● **研读文本**
-*-*-

Stable Diffusion - ControlNet 插件中扩展局部重绘 InpaintOnly + LaMa 算法与应用

欢迎关注我的CSDN：https://spike.blog.csdn.net/
本文地址：https://spike.blog.csdn.net/article/details/131643131

LaMa: https://github.com/advimman/lama

Paper: Resolution-robust Large Mask Inpainting with Fourier Convolutions

LaMa: Large Mask inpainting

尽管现代图像修复系统已经取得了显著的进步，但是在处理大面积缺失、复杂的几何结构和高分辨率图像方面，常常面临挑战。其中一个主要的原因是修复网络和损失函数中缺乏有效的接收视野。为了解决这个问题，提出了一种新的方法，称为大面积 Mask 修复（LaMa），主要基于：

一种新的修复网络架构，使用快速傅里叶卷积（FFCs），具有全图像的接收视野；高接收视野的感知损失；大量训练 Mask，释放前两个部分的潜力。

LaMa 修复网络在一系列数据集上改进了最新的技术水平，并且在面临挑战的情况下，例如完成周期性结构，也取得了优秀的性能。LaMa 模型令人惊讶地能够很好地适应训练时未见过的更高分辨率，且在参数和时间成本上比竞争基线更低。

-*-*-

● **数据来源**
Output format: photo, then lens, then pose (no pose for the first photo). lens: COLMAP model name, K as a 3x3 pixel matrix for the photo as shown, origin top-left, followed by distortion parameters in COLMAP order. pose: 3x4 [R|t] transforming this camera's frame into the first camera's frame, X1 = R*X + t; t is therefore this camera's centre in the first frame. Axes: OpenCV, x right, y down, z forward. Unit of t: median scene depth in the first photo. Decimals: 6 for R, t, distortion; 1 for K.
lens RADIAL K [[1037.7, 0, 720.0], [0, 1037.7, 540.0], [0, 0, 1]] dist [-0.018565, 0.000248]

-*-*-

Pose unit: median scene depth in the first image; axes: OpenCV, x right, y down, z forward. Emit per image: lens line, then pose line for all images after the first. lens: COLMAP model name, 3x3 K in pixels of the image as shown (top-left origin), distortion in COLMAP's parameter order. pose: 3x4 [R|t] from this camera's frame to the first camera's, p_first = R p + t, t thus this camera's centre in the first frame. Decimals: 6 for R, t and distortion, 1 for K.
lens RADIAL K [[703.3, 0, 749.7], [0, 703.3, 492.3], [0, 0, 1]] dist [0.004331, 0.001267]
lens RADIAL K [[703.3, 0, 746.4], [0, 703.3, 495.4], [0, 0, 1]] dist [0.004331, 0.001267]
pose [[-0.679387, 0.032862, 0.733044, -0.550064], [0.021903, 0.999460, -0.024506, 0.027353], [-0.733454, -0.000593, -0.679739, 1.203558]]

-*-*-

● **待办任务**
把 LaMa 图像修复那篇文本从“欢迎关注我的CSDN：https://spike.blog.csdn.net/”到“sk，释放前两个部分的潜力。”重写一遍，其中的“Mask”一律改为“掩码”。

● **作答区域**
欢迎关注我的CSDN：https://spike.blog.csdn.net/
本文地址：https://spike.blog.csdn.net/article/details/131643131

LaMa: https://github.com/advimman/lama

Paper: Resolution-robust Large 掩码 Inpainting with Fourier Convolutions

LaMa: Large 掩码 inpainting

尽管现代图像修复系统已经取得了显著的进步，但是在处理大面积缺失、复杂的几何结构和高分辨率图像方面，常常面临挑战。其中一个主要的原因是修复网络和损失函数中缺乏有效的接收视野。为了解决这个问题，提出了一种新的方法，称为大面积 掩码 修复（LaMa），主要基于：

一种新的修复网络架构，使用快速傅里叶卷积（FFCs），具有全图像的接收视野；高接收视野的感知损失；大量训练 掩码，释放前两个部分的潜力。